» What is required
Report each line of the entries that includes "Global" by copying it.

BEGIN

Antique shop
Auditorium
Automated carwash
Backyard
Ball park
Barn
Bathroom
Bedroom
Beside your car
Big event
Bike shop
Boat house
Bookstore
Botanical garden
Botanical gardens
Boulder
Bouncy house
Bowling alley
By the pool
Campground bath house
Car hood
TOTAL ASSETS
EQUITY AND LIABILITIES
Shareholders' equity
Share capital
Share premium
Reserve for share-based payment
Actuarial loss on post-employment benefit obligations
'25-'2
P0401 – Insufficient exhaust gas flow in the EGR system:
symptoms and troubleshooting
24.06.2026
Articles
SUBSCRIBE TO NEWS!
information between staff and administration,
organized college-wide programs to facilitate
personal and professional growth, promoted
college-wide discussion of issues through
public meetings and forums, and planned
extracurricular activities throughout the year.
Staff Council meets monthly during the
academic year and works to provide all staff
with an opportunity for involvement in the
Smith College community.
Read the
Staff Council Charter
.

END
BEGIN

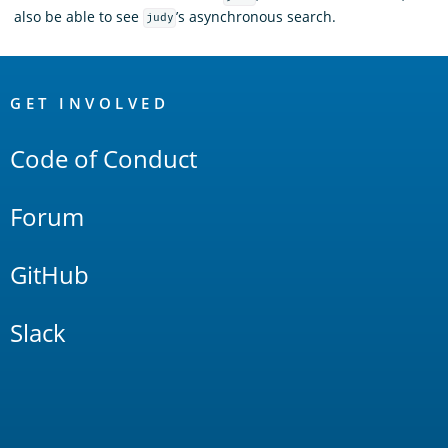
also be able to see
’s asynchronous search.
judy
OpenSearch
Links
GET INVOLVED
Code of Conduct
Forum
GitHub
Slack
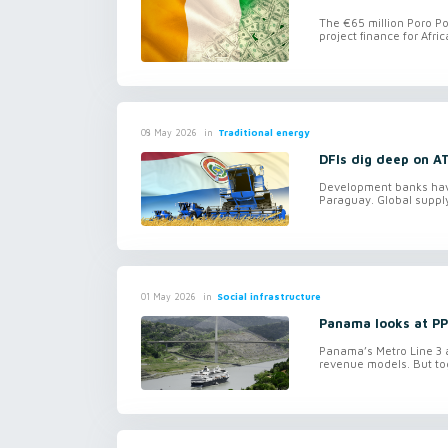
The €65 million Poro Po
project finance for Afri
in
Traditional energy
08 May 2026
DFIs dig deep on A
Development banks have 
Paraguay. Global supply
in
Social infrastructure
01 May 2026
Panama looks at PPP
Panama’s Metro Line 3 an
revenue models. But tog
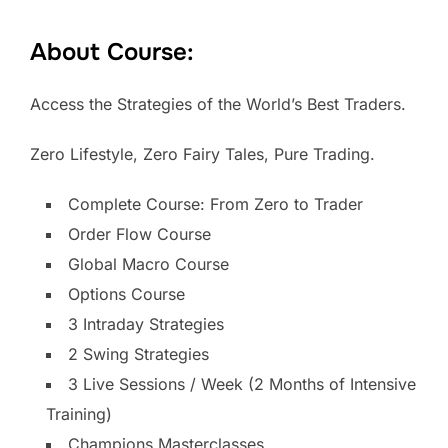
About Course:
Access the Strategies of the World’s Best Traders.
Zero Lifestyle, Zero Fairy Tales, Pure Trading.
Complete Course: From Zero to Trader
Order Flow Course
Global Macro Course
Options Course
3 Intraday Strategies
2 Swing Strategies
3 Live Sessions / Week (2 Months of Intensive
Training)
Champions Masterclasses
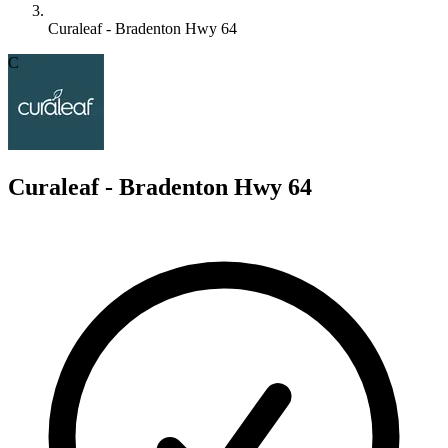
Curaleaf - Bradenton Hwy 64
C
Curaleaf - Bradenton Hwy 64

END
BEGIN

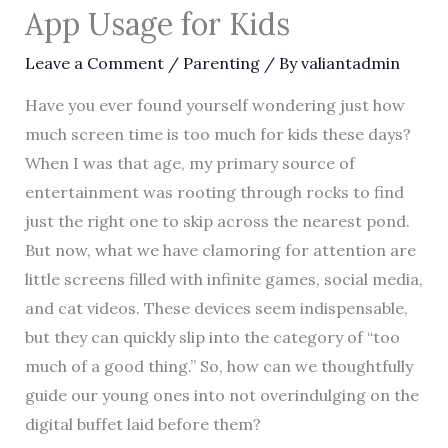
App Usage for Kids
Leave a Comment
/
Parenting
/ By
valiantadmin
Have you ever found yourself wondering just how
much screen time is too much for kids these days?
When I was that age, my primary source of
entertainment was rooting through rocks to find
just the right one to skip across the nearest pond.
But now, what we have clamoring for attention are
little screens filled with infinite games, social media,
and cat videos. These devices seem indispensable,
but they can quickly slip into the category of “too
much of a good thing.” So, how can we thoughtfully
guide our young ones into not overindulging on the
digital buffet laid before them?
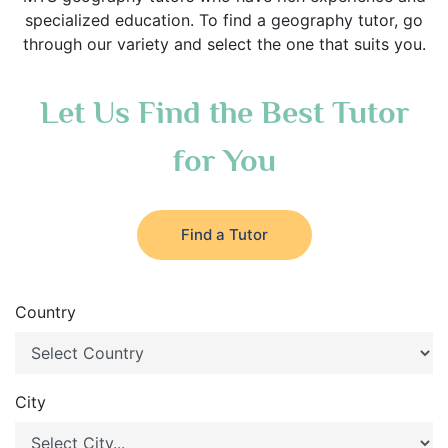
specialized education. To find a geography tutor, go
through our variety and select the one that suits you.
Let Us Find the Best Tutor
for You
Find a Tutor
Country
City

END

» Response to the exercise
Paraguay. Global supply
Global Macro Course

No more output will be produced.